[Page-level text extractions]
'''
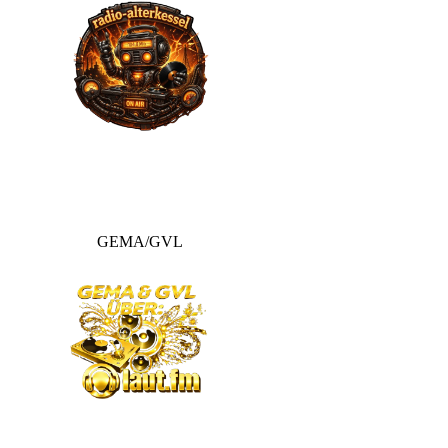
GEMA/GVL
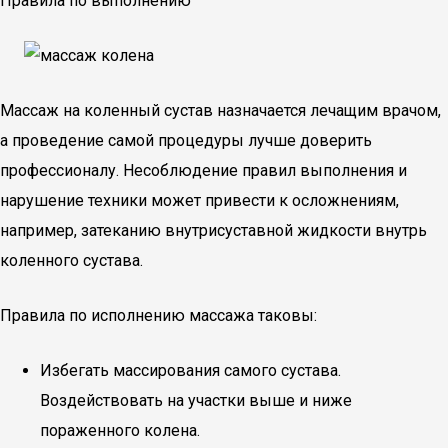
Правила по выполнению
Массаж на коленный сустав назначается лечащим врачом,
а проведение самой процедуры лучше доверить
профессионалу. Несоблюдение правил выполнения и
нарушение техники может привести к осложнениям,
например, затеканию внутрисуставной жидкости внутрь
коленного сустава.
Правила по исполнению массажа таковы:
Избегать массирования самого сустава.
Воздействовать на участки выше и ниже
пораженного колена.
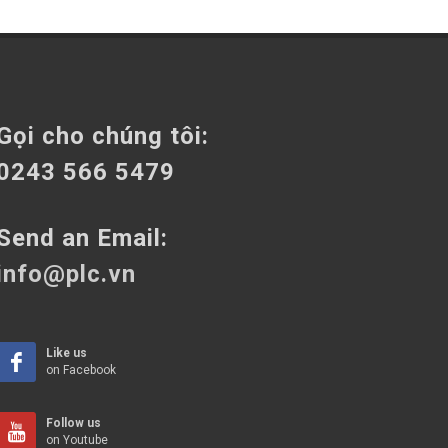
Gọi cho chúng tôi:
0243 566 5479
Send an Email:
info@plc.vn
Like us
on Facebook
Follow us
on Youtube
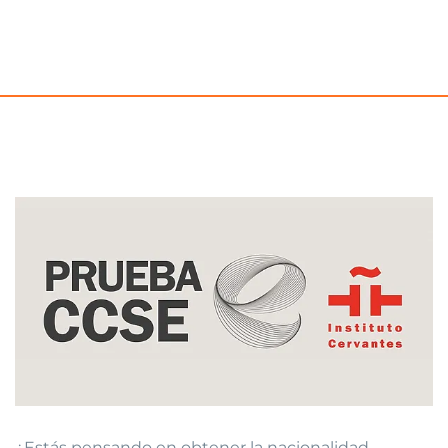
¿Estás pensando en obtener la nacionalidad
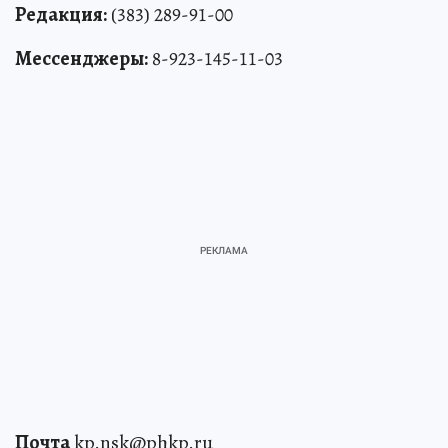
Редакция:
(383) 289-91-00
Мессенджеры:
8-923-145-11-03
Почта
kp.nsk@phkp.ru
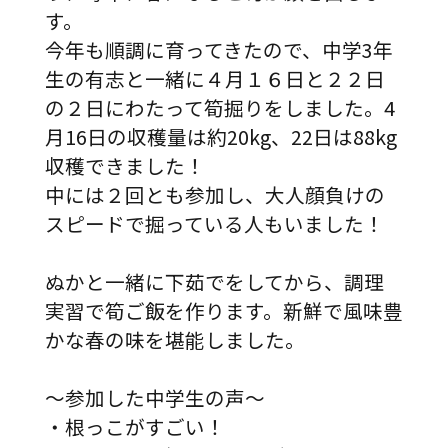
す。
今年も順調に育ってきたので、中学3年
生の有志と一緒に４月１６日と２２日
の２日にわたって筍掘りをしました。4
月16日の収穫量は約20kg、22日は88kg
収穫できました！
中には２回とも参加し、大人顔負けの
スピードで掘っている人もいました！
ぬかと一緒に下茹でをしてから、調理
実習で筍ご飯を作ります。新鮮で風味豊
かな春の味を堪能しました。
〜参加した中学生の声〜
・根っこがすごい！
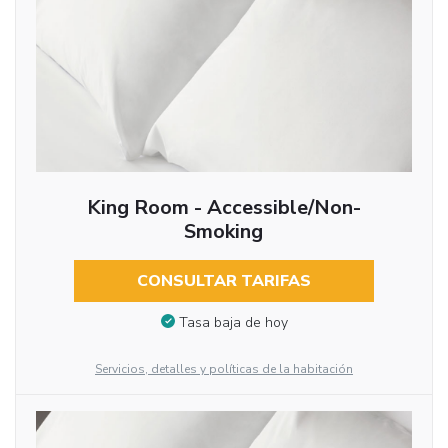
King Room - Accessible/Non-
Smoking
CONSULTAR TARIFAS
Tasa baja de hoy
Servicios, detalles y políticas de la habitación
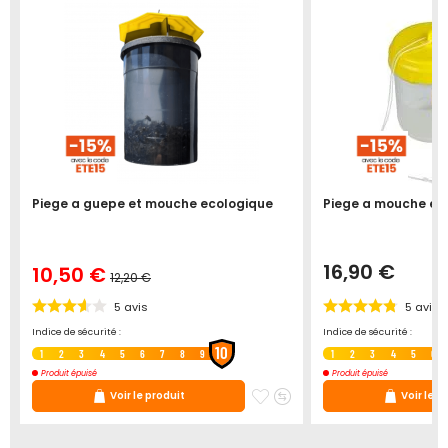
Piege a guepe et mouche ecologique
Piege a mouche et
16,90 €
10,50 €
12,20 €
5
avis
5
avis
Indice de sécurité :
Indice de sécurité :
10
1
2
3
4
5
6
7
8
9
1
2
3
4
5
6
Produit épuisé
Produit épuisé
uter
Ajouter
Ajouter
Ajouter
Voir le produit
Voir le p
au
à
au
s
comparateur
mes
comparateur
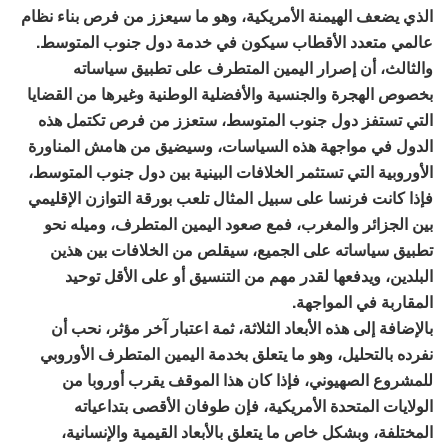
الذي يضعف الهيمنة الأمريكية، وهو ما سيعزز من فرص بناء نظام
عالمي متعدد الأقطاب سيكون في خدمة دول جنوب المتوسط.
والثالث، أن إصرار اليمين المتطرف على تطبيق سياساته
بخصوص الهجرة والجنسية والأفضلية الوطنية وغيرها من القضايا
التي تستفز دول جنوب المتوسط، ستعزز من فرص تكتمل هذه
الدول في مواجهة هذه السياسات، وسيضيق من هامش المناورة
الأوروبية التي تستثمر الخلافات البينية بين دول جنوب المتوسط،
فإذا كانت فرنسا على سبيل المثال تلعب بورقة التوازن الإقليمي
بين الجزائر والمغرب، فمع صعود اليمين المتطرف، وميله نحو
تطبيق سياساته على الجميع، سيقلص من الخلافات بين هذين
البلدين، ويدفعها لقدر مهم من التنسيق أو على الأقل توحيد
المقاربة في المواجهة.
بالإضافة إلى هذه الأبعاد الثلاثة، ثمة اعتبار آخر مؤثر، نحب أن
نفرده بالتحليل، وهو ما يتعلق بخدمة اليمين المتطرف الأوروبي
للمشروع الصهيوني، فإذا كان هذا الموقف يقرب أوروبا من
الولايات المتحدة الأمريكية، فإن طوفان الأقصى بتداعياته
المختلفة، وبشكل خاص ما يتعلق بالأبعاد القيمية والإنسانية،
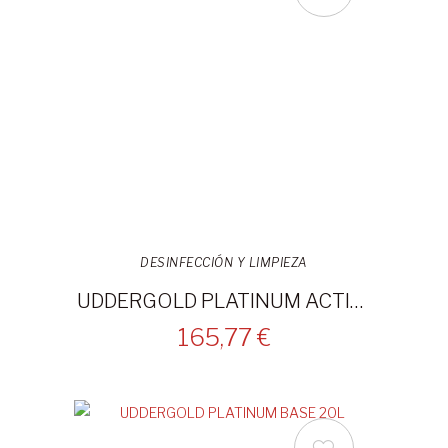
DESINFECCIÓN Y LIMPIEZA
UDDERGOLD PLATINUM ACTIVADOR 20L
165,77 €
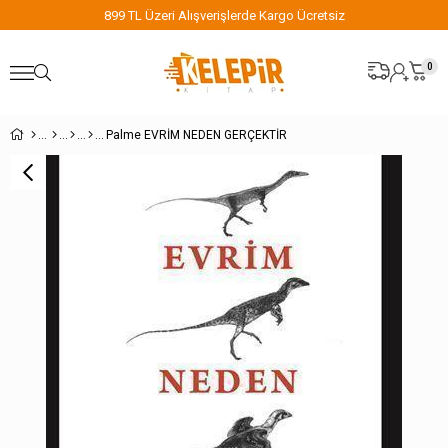
899 TL Üzeri Alışverişlerde Kargo Ücretsiz
0
Palme EVRİM NEDEN GERÇEKTİR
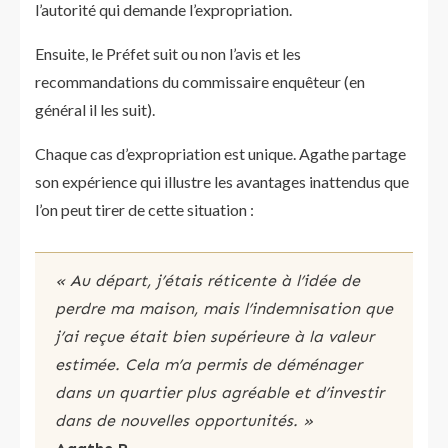
l’autorité qui demande l’expropriation.
Ensuite, le Préfet suit ou non l’avis et les
recommandations du commissaire enquêteur (en
général il les suit).
Chaque cas d’expropriation est unique. Agathe partage
son expérience qui illustre les avantages inattendus que
l’on peut tirer de cette situation :
« Au départ, j’étais réticente à l’idée de
perdre ma maison, mais l’indemnisation que
j’ai reçue était bien supérieure à la valeur
estimée. Cela m’a permis de déménager
dans un quartier plus agréable et d’investir
dans de nouvelles opportunités. »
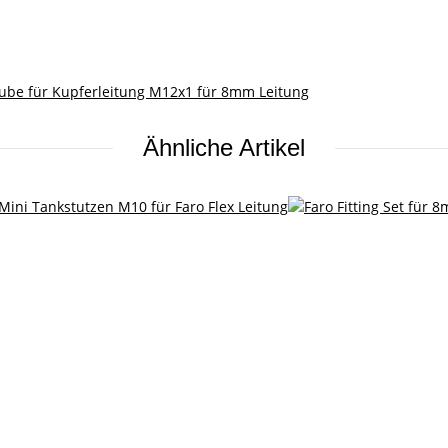
ube für Kupferleitung M12x1 für 8mm Leitung
Ähnliche Artikel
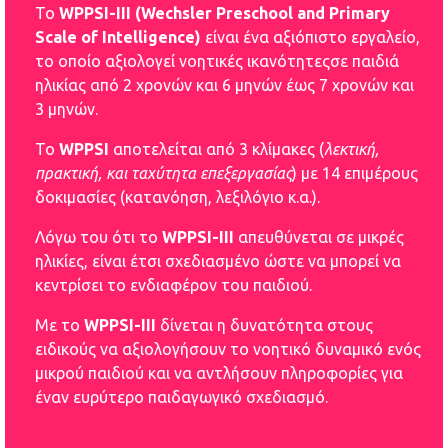
Το
WPPSI-III (Wechsler Preschool and Primary
Scale of Intelligence)
είναι ένα αξιόπιστο εργαλείο,
το οποίο αξιολογεί νοητικές ικανότητεςσε παιδιά
ηλικίας από 2 χρονών και 6 μηνών έως 7 χρονών και
3 μηνών.
Το
WPPSI
αποτελείται από 3 κλίμακες (
λεκτική,
πρακτική, και ταχύτητα επεξεργασίας
) με 14 επιμέρους
δοκιμασίες (κατανόηση, λεξιλόγιο κ.α.).
Λόγω του ότι το
WPPSI-III
απευθύνεται σε μικρές
ηλικίες, είναι έτσι σχεδιασμένο ώστε να μπορεί να
κεντρίσει το ενδιαφέρον του παιδιού.
Με το
WPPSI-III
δίνεται η δυνατότητα στους
ειδικούς να αξιολογήσουν το νοητικό δυναμικό ενός
μικρού παιδιού και να αντλήσουν πληροφορίες για
έναν ευρύτερο παιδαγωγικό σχεδιασμό.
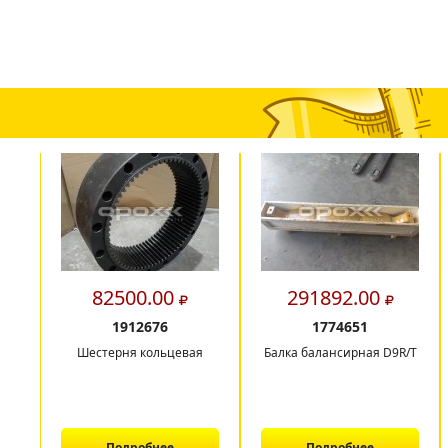
82500.00
291892.00
1912676
1774651
Шестерня кольцевая
Балка балансирная D9R/T
Подробнее
Подробнее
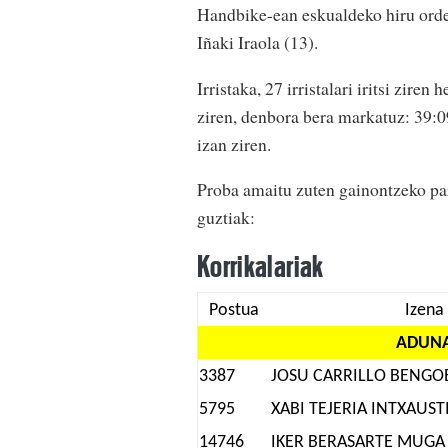
Handbike-ean eskualdeko hiru ordez
Iñaki Iraola (13).
Irristaka, 27 irristalari iritsi zire
ziren, denbora bera markatuz: 39:0
izan ziren.
Proba amaitu zuten gainontzeko part
guztiak:
Korrikalariak
Postua
Izena
ADUN
3387
JOSU CARRILLO BENGO
5795
XABI TEJERIA INTXAUST
14746
IKER BERASARTE MUGA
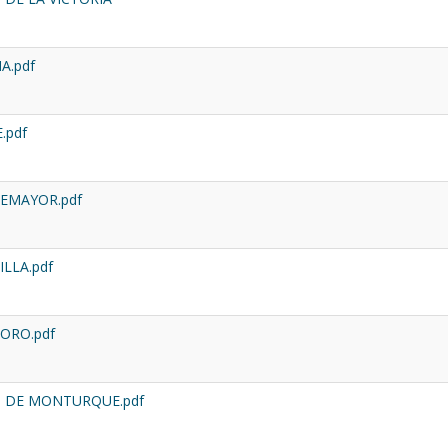
A.pdf
.pdf
EMAYOR.pdf
LLA.pdf
ORO.pdf
 DE MONTURQUE.pdf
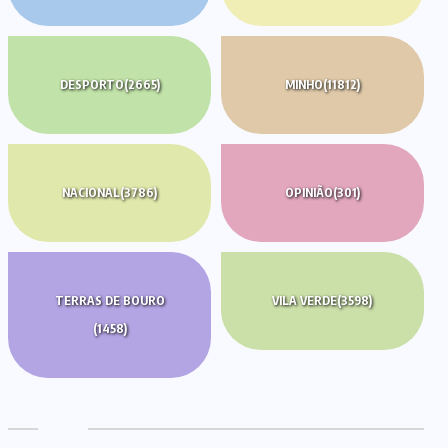
DESPORTO
(2665)
MINHO
(11812)
NACIONAL
(3786)
OPINIÃO
(301)
TERRAS DE BOURO
VILA VERDE
(3598)
(1458)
'''
Task directions >>
Arrange every line of the records above as a Markdown table with the columns "Row" and "Text", numbering the rows in order. Leave out the pictures and any blank lines.

Your response >>
| Row | Text |
|---|---|
| 1 | GEMA/GVL |
| 2 | Правила по выполнению |
| 3 | Массаж на коленный сустав назначается лечащим врачом, |
| 4 | а проведение самой процедуры лучше доверить |
| 5 | профессионалу. Несоблюдение правил выполнения и |
| 6 | нарушение техники может привести к осложнениям, |
| 7 | например, затеканию внутрисуставной жидкости внутрь |
| 8 | коленного сустава. |
| 9 | Правила по исполнению массажа таковы: |
| 10 | Избегать массирования самого сустава. |
| 11 | Воздействовать на участки выше и ниже |
| 12 | пораженного колена. |
| 13 | Gọi cho chúng tôi: |
| 14 | 0243 566 5479 |
| 15 | Send an Email: |
| 16 | info@plc.vn |
| 17 | Like us |
| 18 | on Facebook |
| 19 | Follow us |
| 20 | on Youtube |
| 21 | ¿Estás pensando en obtener la nacionalidad |
| 22 | Редакция: |
| 23 | (383) 289-91-00 |
| 24 | Мессенджеры: |
| 25 | 8-923-145-11-03 |
| 26 | Почта |
| 27 | kp.nsk@phkp.ru |
| 28 | す。 |
| 29 | 今年も順調に育ってきたので、中学3年 |
| 30 | 生の有志と一緒に４月１６日と２２日 |
| 31 | の２日にわたって筍掘りをしました。4 |
| 32 | 月16日の収穫量は約20kg、22日は88kg |
| 33 | 収穫できました！ |
| 34 | 中には２回とも参加し、大人顔負けの |
| 35 | スピードで掘っている人もいました！ |
| 36 | ぬかと一緒に下茹でをしてから、調理 |
| 37 | 実習で筍ご飯を作ります。新鮮で風味豊 |
| 38 | かな春の味を堪能しました。 |
| 39 | 〜参加した中学生の声〜 |
| 40 | ・根っこがすごい！ |
| 41 | King Room - Accessible/Non- |
| 42 | Smoking |
| 43 | CONSULTAR TARIFAS |
| 44 | Tasa baja de hoy |
| 45 | Servicios, detalles y políticas de la habitación |
| 46 | Piege a guepe et mouche ecologique |
| 47 | Piege a mouche et |
| 48 | 16,90 € |
| 49 | 10,50 € |
| 50 | 12,20 € |
| 51 | 5 |
| 52 | avis |
| 53 | 5 |
| 54 | avis |
| 55 | Indice de sécurité : |
| 56 | Indice de sécurité : |
| 57 | 10 |
| 58 | 1 |
| 59 | 2 |
| 60 | 3 |
| 61 | 4 |
| 62 | 5 |
| 63 | 6 |
| 64 | 7 |
| 65 | 8 |
| 66 | 9 |
| 67 | 1 |
| 68 | 2 |
| 69 | 3 |
| 70 | 4 |
| 71 | 5 |
| 72 | 6 |
| 73 | Produit épuisé |
| 74 | Produit épuisé |
| 75 | uter |
| 76 | Ajouter |
| 77 | Ajouter |
| 78 | Ajouter |
| 79 | Voir le produit |
| 80 | Voir le p |
| 81 | au |
| 82 | à |
| 83 | au |
| 84 | s |
| 85 | comparateur |
| 86 | mes |
| 87 | comparateur |
| 88 | الذي يضعف الهيمنة الأمريكية، وهو ما سيعزز من فرص بناء نظام |
| 89 | عالمي متعدد الأقطاب سيكون في خدمة دول جنوب المتوسط. |
| 90 | والثالث، أن إصرار اليمين المتطرف على تطبيق سياساته |
| 91 | بخصوص الهجرة والجنسية والأفضلية الوطنية وغيرها من القضايا |
| 92 | التي تستفز دول جنوب المتوسط، ستعزز من فرص تكتمل هذه |
| 93 | الدول في مواجهة هذه السياسات، وسيضيق من هامش المناورة |
| 94 | الأوروبية التي تستثمر الخلافات البينية بين دول جنوب المتوسط، |
| 95 | فإذا كانت فرنسا على سبيل المثال تلعب بورقة التوازن الإقليمي |
| 96 | بين الجزائر والمغرب، فمع صعود اليمين المتطرف، وميله نحو |
| 97 | تطبيق سياساته على الجميع، سيقلص من الخلافات بين هذين |
| 98 | البلدين، ويدفعها لقدر مهم من التنسيق أو على الأقل توحيد |
| 99 | المقاربة في المواجهة. |
| 100 | بالإضافة إلى هذه الأبعاد الثلاثة، ثمة اعتبار آخر مؤثر، نحب أن |
| 101 | نفرده بالتحليل، وهو ما يتعلق بخدمة اليمين المتطرف الأوروبي |
| 102 | للمشروع الصهيوني، فإذا كان هذا الموقف يقرب أوروبا من |
| 103 | الولايات المتحدة الأمريكية، فإن طوفان الأقصى بتداعياته |
| 104 | المختلفة، وبشكل خاص ما يتعلق بالأبعاد القيمية والإنسانية، |
| 105 | DESINFECCIÓN Y LIMPIEZA |
| 106 | UDDERGOLD PLATINUM ACTIVADOR 20L |
| 107 | 165,77 € |
| 108 | 899 TL Üzeri Alışverişlerde Kargo Ücretsiz |
| 109 | 0 |
| 110 | Palme EVRİM NEDEN GERÇEKTİR |
| 111 | l’autorité qui demande l’expropriation. |
| 112 | Ensuite, le Préfet suit ou non l’avis et les |
| 113 | recommandations du commissaire enquêteur (en |
| 114 | général il les suit). |
| 115 | Chaque cas d’expropriation est unique. Agathe partage |
| 116 | son expérience qui illustre les avantages inattendus que |
| 117 | l’on peut tirer de cette situation : |
| 118 | « Au départ, j’étais réticente à l’idée de |
| 119 | perdre ma maison, mais l’indemnisation que |
| 120 | j’ai reçue était bien supérieure à la valeur |
| 121 | estimée. Cela m’a permis de déménager |
| 122 | dans un quartier plus agréable et d’investir |
| 123 | dans de nouvelles opportunités. » |
| 124 | ube für Kupferleitung M12x1 für 8mm Leitung |
| 125 | Ähnliche Artikel |
| 126 | Το |
| 127 | WPPSI-III (Wechsler Preschool and Primary |
| 128 | Scale of Intelligence) |
| 129 | είναι ένα αξιόπιστο εργαλείο, |
| 130 | το οποίο αξιολογεί νοητικές ικανότητεςσε παιδιά |
| 131 | ηλικίας από 2 χρονών και 6 μηνών έως 7 χρονών και |
| 132 | 3 μηνών. |
| 133 | Το |
| 134 | WPPSI |
| 135 | αποτελείται από 3 κλίμακες ( |
| 136 | λεκτική, |
| 137 | πρακτική, και ταχύτητα επεξεργασίας |
| 138 | ) με 14 επιμέρους |
| 139 | δοκιμασίες (κατανόηση, λεξιλόγιο κ.α.). |
| 140 | Λόγω του ότι το |
| 141 | WPPSI-III |
| 142 | απευθύνεται σε μικρές |
| 143 | ηλικίες, είναι έτσι σχεδιασμένο ώστε να μπορεί να |
| 144 | κεντρίσει το ενδιαφέρον του παιδιού. |
| 145 | Με το |
| 146 | WPPSI-III |
| 147 | δίνεται η δυνατότητα στους |
| 148 | ειδικούς να αξιολογήσουν το νοητικό δυναμικό ενός |
| 149 | μικρού παιδιού και να αντλήσουν πληροφορίες για |
| 150 | έναν ευρύτερο παιδαγωγικό σχεδιασμό. |
| 151 | 82500.00 |
| 152 | 291892.00 |
| 153 | 1912676 |
| 154 | 1774651 |
| 155 | Шестерня кольцевая |
| 156 | Балка балансирная D9R/T |
| 157 | Подробнее |
| 158 | Подробнее |
| 159 | Handbike-ean eskualdeko hiru ordez |
| 160 | Iñaki Iraola (13). |
| 161 | Irristaka, 27 irristalari iritsi zire |
| 162 | ziren, denbora bera markatuz: 39:0 |
| 163 | izan ziren. |
| 164 | Proba amaitu zuten gainontzeko part |
| 165 | guztiak: |
| 166 | Korrikalariak |
| 167 | Postua |
| 168 | Izena |
| 169 | ADUN |
| 170 | 3387 |
| 171 | JOSU CARRILLO BENGO |
| 172 | 5795 |
| 173 | XABI TEJERIA INTXAUST |
| 174 | 14746 |
| 175 | IKER BERASARTE MUGA |
| 176 | A.pdf |
| 177 | .pdf |
| 178 | EMAYOR.pdf |
| 179 | LLA.pdf |
| 180 | ORO.pdf |
| 181 |  DE MONTURQUE.pdf |
| 182 | DESPORTO |
| 183 | (2665) |
| 184 | MINHO |
| 185 | (11812) |
| 186 | NACIONAL |
| 187 | (3786) |
| 188 | OPINIÃO |
| 189 | (301) |
| 190 | TERRAS DE BOURO |
| 191 | VILA VERDE |
| 192 | (3598) |
| 193 | (1458) |